RDP : Tu as obtenu avec quelques collègues une découverte qui fait la une des magazines scientifiques.
V. B. : En 1955, le mathématicien et futur prix Nobel d’économie John Nash résout une question de géométrie d’une importance conceptuelle cardinale : le problème des plongements isométriques. Il montre à cet effet qu’il existe des objets géométriques paradoxaux qui sont à la fois lisses et grumeleux. Comment est-ce possible ? Nash ne le dit pas vraiment. Notre but était donc d’en réaliser une visualisation afin de percer le mystère de leur géométrie et de résoudre ainsi le paradoxe qu’ils posaient. Les fractales, ces objets infiniment fracturés quelle que soit l’échelle où on les observe, fournissent l’archétype d’une situation grumeleuse, rugueuse. À l’opposé, les surfaces comme la sphère ou la bouée forment le monde des objets bien lisses. Nous avons découvert que la géométrie des objets de Nash se situe à l’interface entre ces deux mondes. C’est la raison pour laquelle nous leur avons donné le nom de fractales lisses.

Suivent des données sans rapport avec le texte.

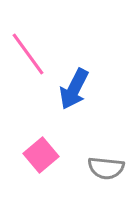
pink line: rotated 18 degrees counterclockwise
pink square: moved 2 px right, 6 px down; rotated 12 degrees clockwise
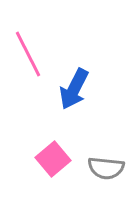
pink line: rotated 9 degrees clockwise
pink square: moved 12 px right, 4 px down
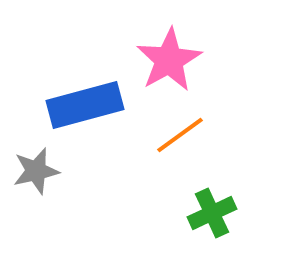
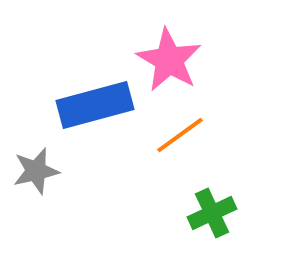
pink star: rotated 12 degrees counterclockwise
blue rectangle: moved 10 px right
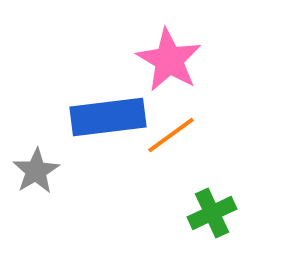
blue rectangle: moved 13 px right, 12 px down; rotated 8 degrees clockwise
orange line: moved 9 px left
gray star: rotated 18 degrees counterclockwise
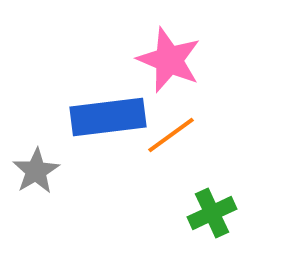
pink star: rotated 8 degrees counterclockwise
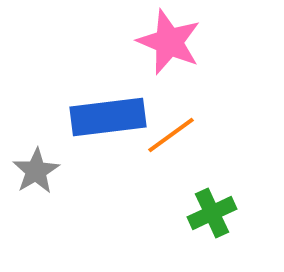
pink star: moved 18 px up
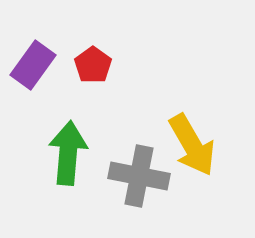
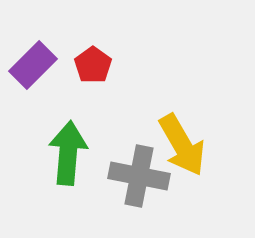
purple rectangle: rotated 9 degrees clockwise
yellow arrow: moved 10 px left
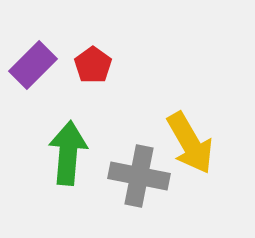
yellow arrow: moved 8 px right, 2 px up
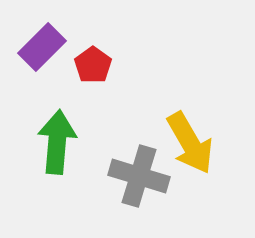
purple rectangle: moved 9 px right, 18 px up
green arrow: moved 11 px left, 11 px up
gray cross: rotated 6 degrees clockwise
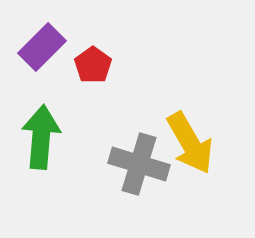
green arrow: moved 16 px left, 5 px up
gray cross: moved 12 px up
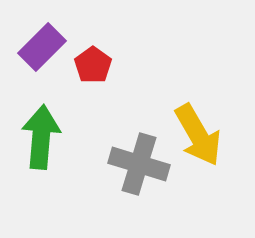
yellow arrow: moved 8 px right, 8 px up
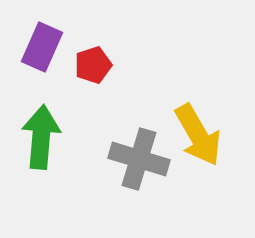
purple rectangle: rotated 21 degrees counterclockwise
red pentagon: rotated 18 degrees clockwise
gray cross: moved 5 px up
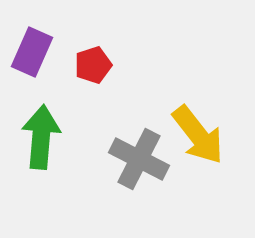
purple rectangle: moved 10 px left, 5 px down
yellow arrow: rotated 8 degrees counterclockwise
gray cross: rotated 10 degrees clockwise
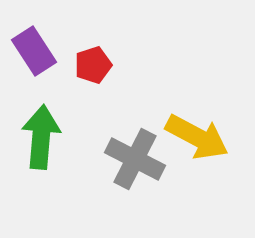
purple rectangle: moved 2 px right, 1 px up; rotated 57 degrees counterclockwise
yellow arrow: moved 1 px left, 2 px down; rotated 24 degrees counterclockwise
gray cross: moved 4 px left
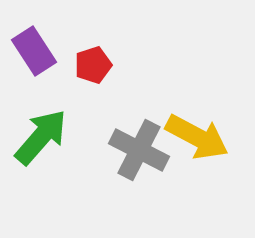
green arrow: rotated 36 degrees clockwise
gray cross: moved 4 px right, 9 px up
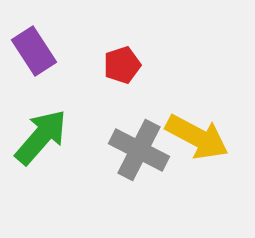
red pentagon: moved 29 px right
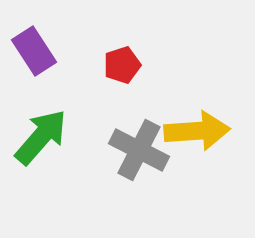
yellow arrow: moved 6 px up; rotated 32 degrees counterclockwise
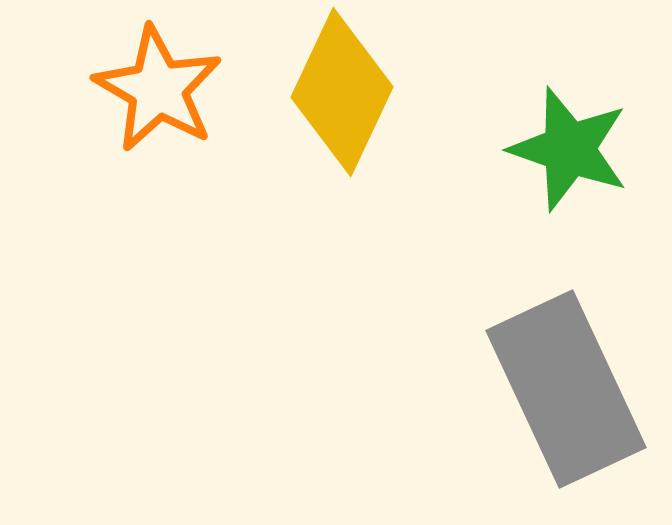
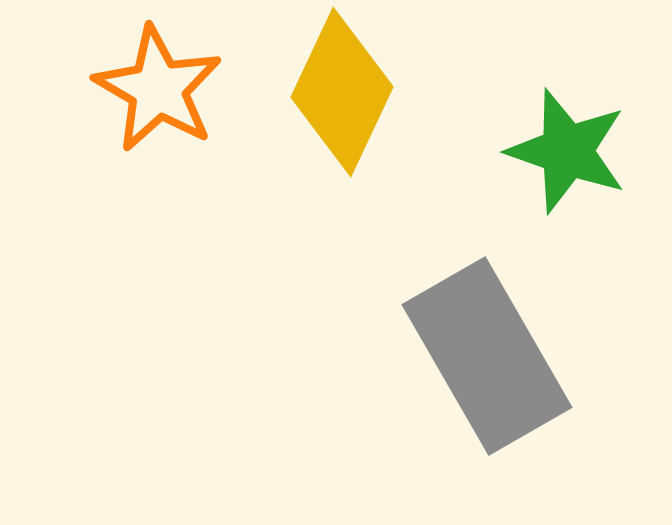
green star: moved 2 px left, 2 px down
gray rectangle: moved 79 px left, 33 px up; rotated 5 degrees counterclockwise
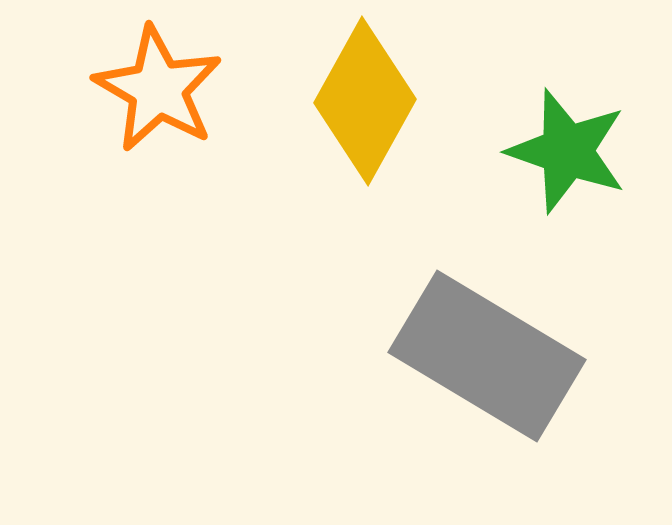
yellow diamond: moved 23 px right, 9 px down; rotated 4 degrees clockwise
gray rectangle: rotated 29 degrees counterclockwise
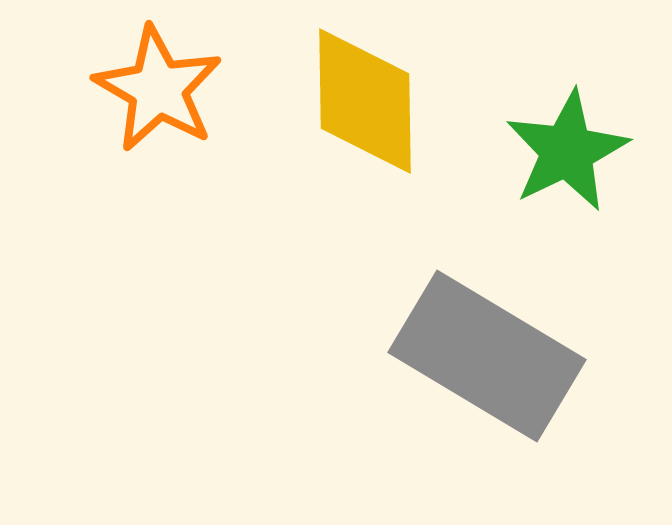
yellow diamond: rotated 30 degrees counterclockwise
green star: rotated 27 degrees clockwise
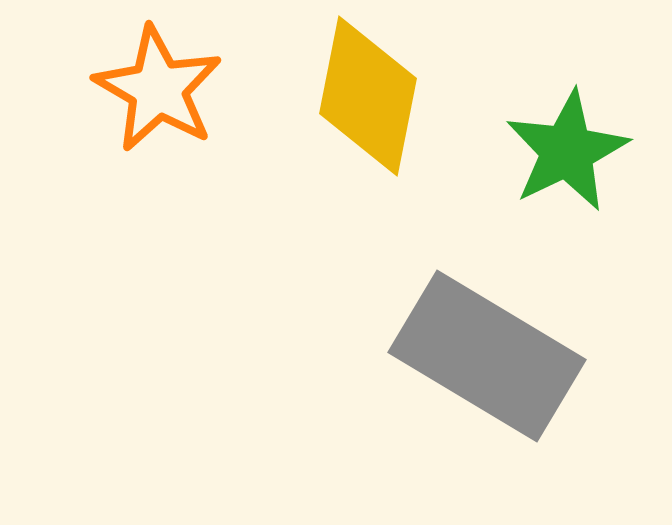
yellow diamond: moved 3 px right, 5 px up; rotated 12 degrees clockwise
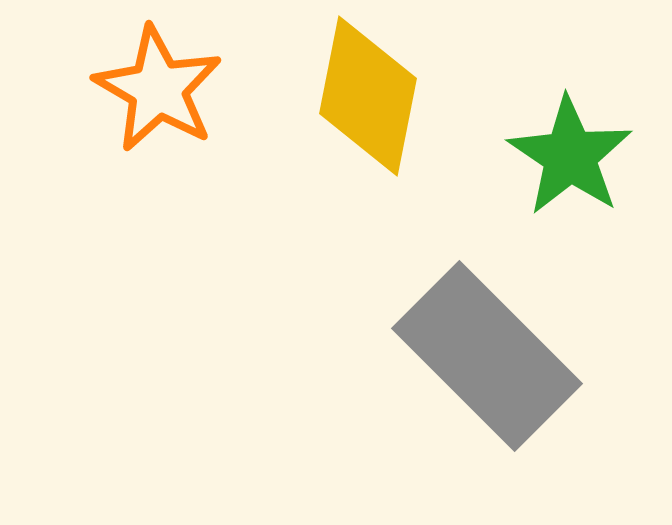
green star: moved 3 px right, 5 px down; rotated 12 degrees counterclockwise
gray rectangle: rotated 14 degrees clockwise
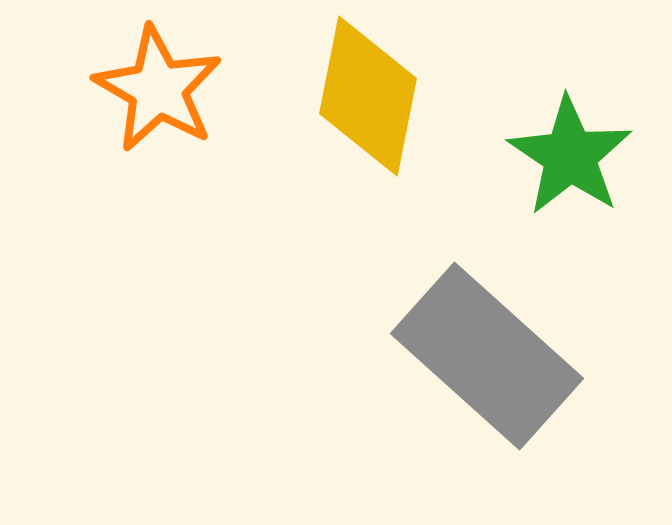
gray rectangle: rotated 3 degrees counterclockwise
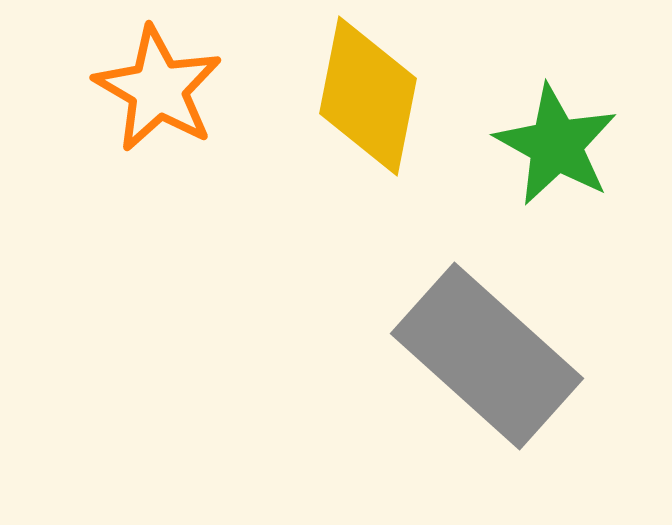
green star: moved 14 px left, 11 px up; rotated 5 degrees counterclockwise
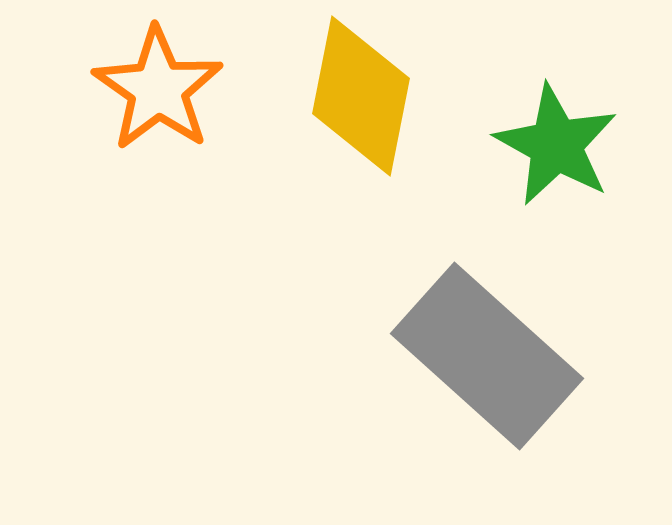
orange star: rotated 5 degrees clockwise
yellow diamond: moved 7 px left
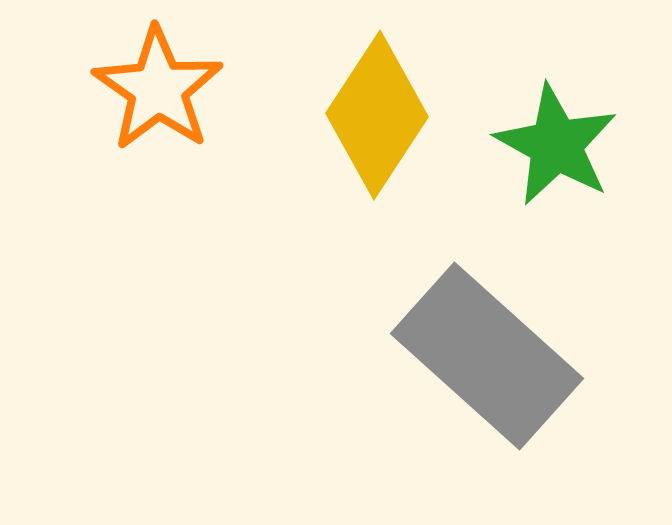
yellow diamond: moved 16 px right, 19 px down; rotated 22 degrees clockwise
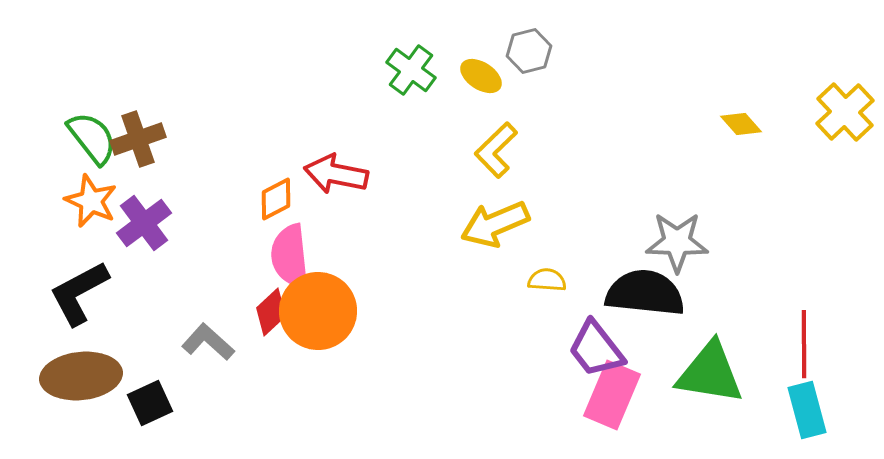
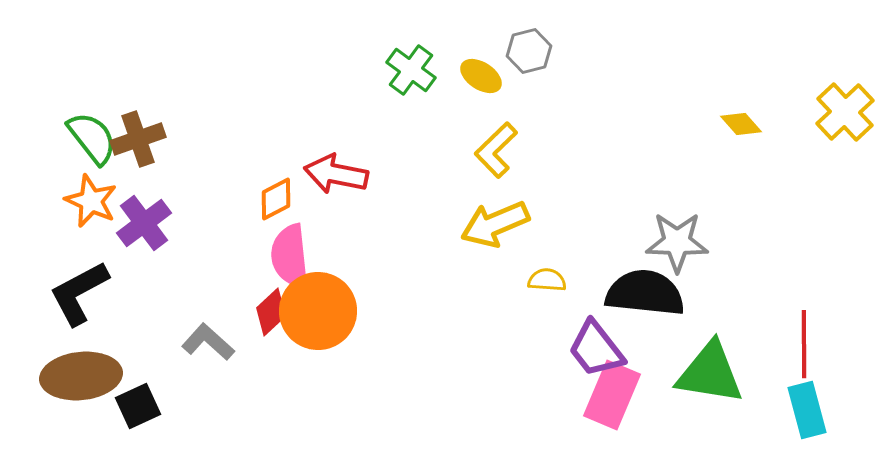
black square: moved 12 px left, 3 px down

RDP  : Finalement, cette idée est assez simple à expliquer. Comment se fait-il qu’on ne l’ait pas déjà eue avant ? Et quel avenir a-t-elle ?
V. B. : Le grand mathématicien Jacques Hadamard disait qu’en mathématiques « les idées simples arrivent en dernier ». Un tropisme puissant conduit notre cerveau à préférer le compliqué faussement incontournable à l’audace libératrice du simple. Lorsque je me heurte à un problème mathématique et que toutes mes tentatives échouent – c’est-à-dire la plupart du temps – il me vient systématiquement la même image : celle d’une mouche enfermée dans un appartement et s’obstinant à se projeter sur la vitre la plus lumineuse. Pourquoi répète-t-elle inlassablement la même trajectoire alors qu’il lui suffirait d’effectuer un petit crochet par l’entrebâillement de la fenêtre pour se retrouver libre ? Peut-être parce que la lumière l’aveugle et l’empêche de voir que la fenêtre est ouverte. Au fond, c’est sa façon d’analyser le problème qui le rend insoluble : ses forces dérisoires ne lui permettront jamais de briser une vitre.
Pour revenir à l’idée des fractales lisses et de leur avenir, il est certain qu’en exhibant une nouvelle classe d’objets il devient possible de les reconnaître ailleurs. Par exemple, il se pourrait que certaines structures observées dans la nature et interprétées comme des fractales soient en réalité des fractales lisses.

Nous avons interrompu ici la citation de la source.